Beating a struggling manufacturer is useless.

Investors want sold-more numbers not sold-more-than numbers.


Audi is a single, premium, brand of one of the biggest automotive groups out there. It seems odd to single them out in particular and position Tesla outselling them, how is it relevant for anything? I bet they're outselling Dacia too, so what?


The A4 is priced on parity with model 3, the Q5 on parity with model Y, so I guess that might be a hint. Why buy a dirty diesel when you can buy a Tesla for tfe same amount?


But clearly people _aren't_ doing that, because Tesla sales are falling. Those lost Audi sales are presumably largely going either to another VW AG brand, or to another manufacturer entirely.


Largely yes, although VW AG has problems of its own with the VW with falling profits. Their cheaper brands and also Cupra are doing okay. Toyota along with the other Japanese brands, BMW and Volvo are last years' winners.
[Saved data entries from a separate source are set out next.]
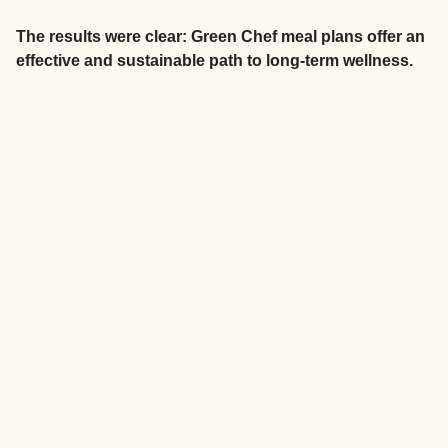
The results were clear: Green Chef meal plans offer an
effective and sustainable path to long-term wellness.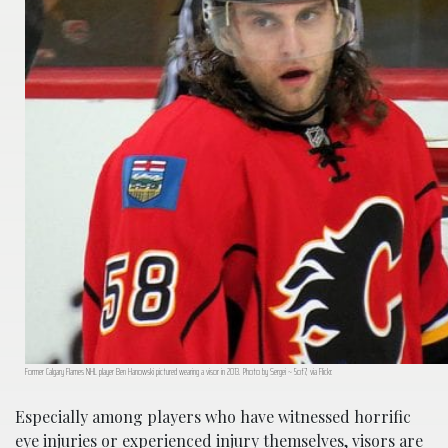
Former Calgary Flames NHL player Ben Hanowski pictured wearing a visor in 2013. Photo by Sergei ~ 5of7, via Flickr.
Especially among players who have witnessed horrific
eye injuries or experienced injury themselves, visors are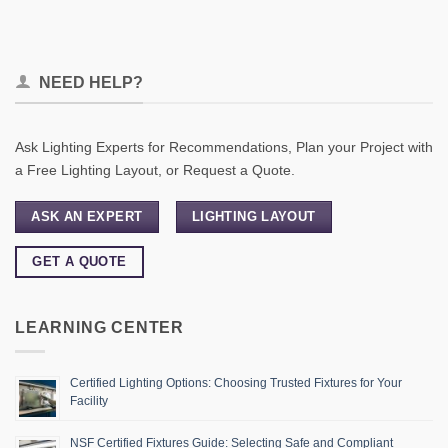
NEED HELP?
Ask Lighting Experts for Recommendations, Plan your Project with
a Free Lighting Layout, or Request a Quote.
ASK AN EXPERT
LIGHTING LAYOUT
GET A QUOTE
LEARNING CENTER
Certified Lighting Options: Choosing Trusted Fixtures for Your
Facility
NSF Certified Fixtures Guide: Selecting Safe and Compliant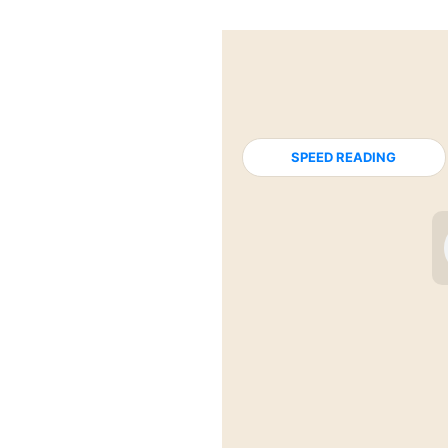
SPEED READING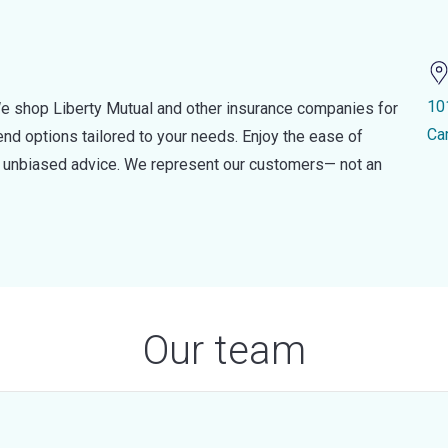
10
e shop Liberty Mutual and other insurance companies for
Ca
d options tailored to your needs. Enjoy the ease of
nd unbiased advice. We represent our customers— not an
Our team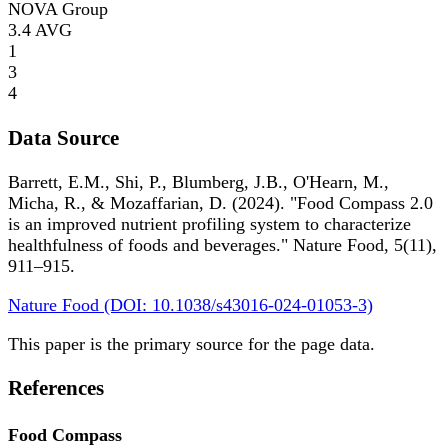
NOVA Group
3.4
AVG
1
3
4
Data Source
Barrett, E.M., Shi, P., Blumberg, J.B., O'Hearn, M.,
Micha, R., & Mozaffarian, D. (2024). "Food Compass 2.0
is an improved nutrient profiling system to characterize
healthfulness of foods and beverages." Nature Food, 5(11),
911–915.
Nature Food (DOI: 10.1038/s43016-024-01053-3)
This paper is the primary source for the page data.
References
Food Compass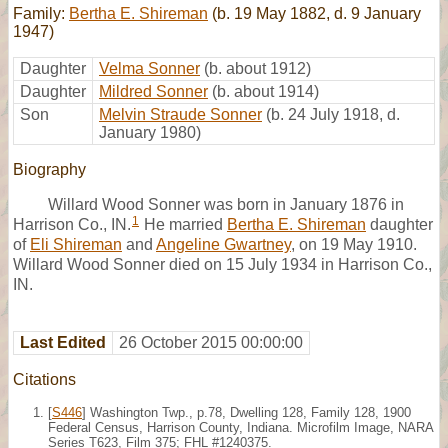
Family:
Bertha E. Shireman
(b. 19 May 1882, d. 9 January
1947)
Daughter
Velma Sonner
(b. about 1912)
Daughter
Mildred Sonner
(b. about 1914)
Son
Melvin Straude Sonner
(b. 24 July 1918, d.
January 1980)
Biography
Willard Wood Sonner was born in January 1876 in
1
Harrison Co., IN.
He married
Bertha E. Shireman
daughter
of
Eli Shireman
and
Angeline Gwartney
, on 19 May 1910.
Willard Wood Sonner died on 15 July 1934 in Harrison Co.,
IN.
Last Edited
26 October 2015 00:00:00
Citations
[
S446
] Washington Twp., p.78, Dwelling 128, Family 128, 1900
Federal Census, Harrison County, Indiana. Microfilm Image, NARA
Series T623, Film 375; FHL #1240375.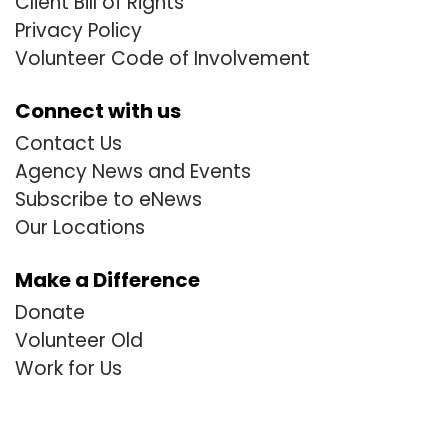
Client Bill of Rights
Privacy Policy
Volunteer Code of Involvement
Connect with us
Contact Us
Agency News and Events
Subscribe to eNews
Our Locations
Make a Difference
Donate
Volunteer Old
Work for Us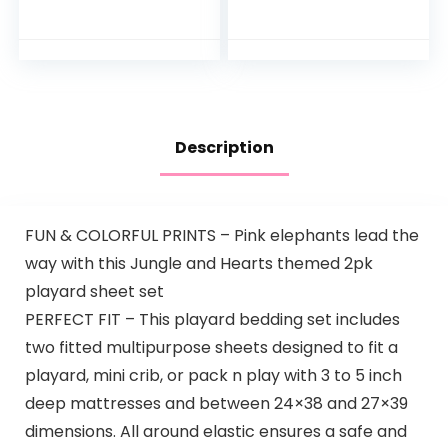
Fitted Pack N Play
Protective
Playard Sheet, Blue,
Mattress Pad
Soft Breathable,
Cover, White, for
for…
Boys and Girls…
Description
FUN & COLORFUL PRINTS – Pink elephants lead the
way with this Jungle and Hearts themed 2pk
playard sheet set
PERFECT FIT – This playard bedding set includes
two fitted multipurpose sheets designed to fit a
playard, mini crib, or pack n play with 3 to 5 inch
deep mattresses and between 24×38 and 27×39
dimensions. All around elastic ensures a safe and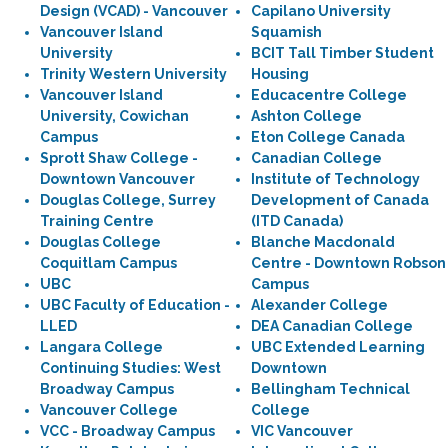
Design (VCAD) - Vancouver
Capilano University
Vancouver Island
Squamish
University
BCIT Tall Timber Student
Trinity Western University
Housing
Vancouver Island
Educacentre College
University, Cowichan
Ashton College
Campus
Eton College Canada
Sprott Shaw College -
Canadian College
Downtown Vancouver
Institute of Technology
Douglas College, Surrey
Development of Canada
Training Centre
(ITD Canada)
Douglas College
Blanche Macdonald
Coquitlam Campus
Centre - Downtown Robson
UBC
Campus
UBC Faculty of Education -
Alexander College
LLED
DEA Canadian College
Langara College
UBC Extended Learning
Continuing Studies: West
Downtown
Broadway Campus
Bellingham Technical
Vancouver College
College
VCC - Broadway Campus
VIC Vancouver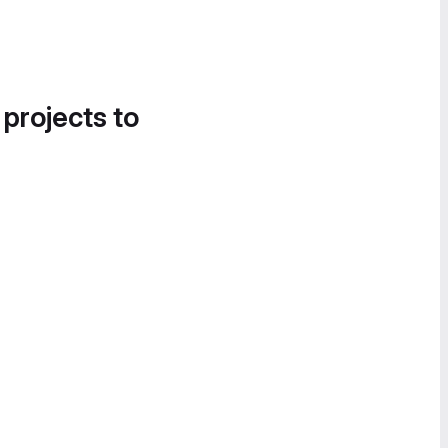
 projects to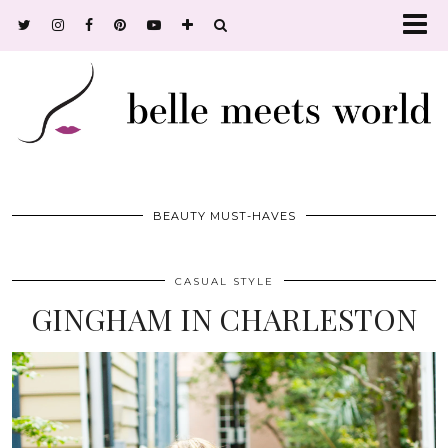
BEAUTY MUST-HAVES
CASUAL STYLE
GINGHAM IN CHARLESTON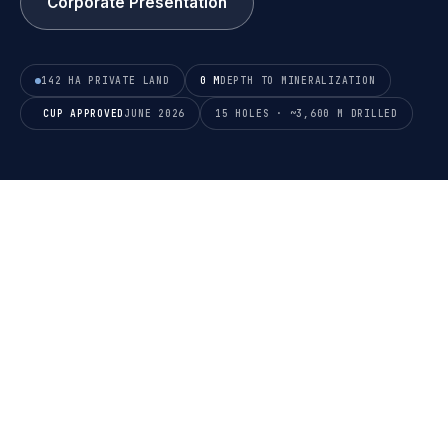
Corporate Presentation
142 HA PRIVATE LAND
0 M
DEPTH TO MINERALIZATION
CUP APPROVED
JUNE 2026
15 HOLES · ~3,600 M DRILLED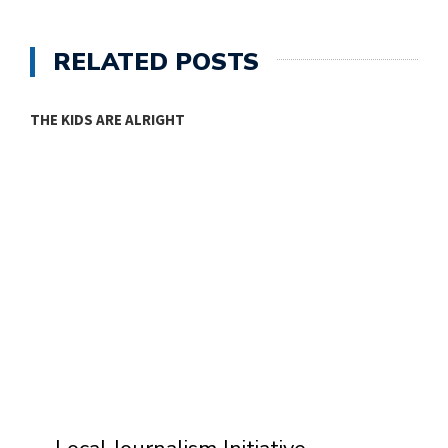
RELATED POSTS
THE KIDS ARE ALRIGHT
M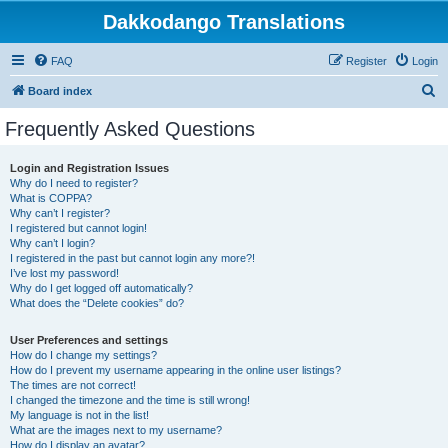
Dakkodango Translations
FAQ
Register
Login
S
Board index
e
Frequently Asked Questions
a
r
Login and Registration Issues
Why do I need to register?
c
What is COPPA?
h
Why can’t I register?
I registered but cannot login!
Why can’t I login?
I registered in the past but cannot login any more?!
I’ve lost my password!
Why do I get logged off automatically?
What does the “Delete cookies” do?
User Preferences and settings
How do I change my settings?
How do I prevent my username appearing in the online user listings?
The times are not correct!
I changed the timezone and the time is still wrong!
My language is not in the list!
What are the images next to my username?
How do I display an avatar?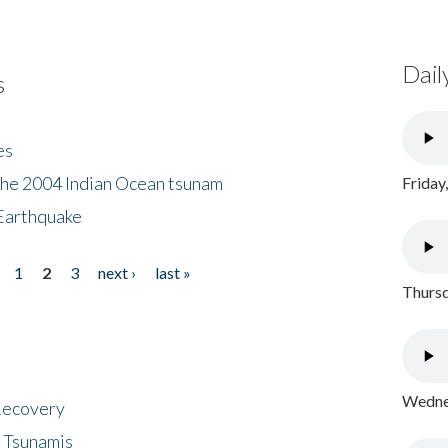
Dail
s
es
the 2004 Indian Ocean tsunam
Friday
Earthquake
1
2
3
next ›
last »
Thursd
Wednes
 Recovery
 Tsunamis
I think people in Europe are mostly buying hybrids.

"Volkswagen and Toyota were again the best-selling car brands but BMW moved into third place followed by Skoda. Volvo and Suzuki increased sales sharply while Ford and Tesla struggled."

https://www.best-selling-cars.com/europe/2024-half-year-euro...


Just dropping a link like that about a car manufacturer doing even worse without any argument attached just comes across as coping or soviet style whataboutism. They just edged out Honda - a company with 4% of their market cap. Not really a slam dunk.


Also, Audi isn't even _really_ a car manufacturer; it's one of VW's 11 or so brands.


I mean, outselling one of VW AG's 11 car brands... okay? I'm not sure you can take much information from _that_, one way or another.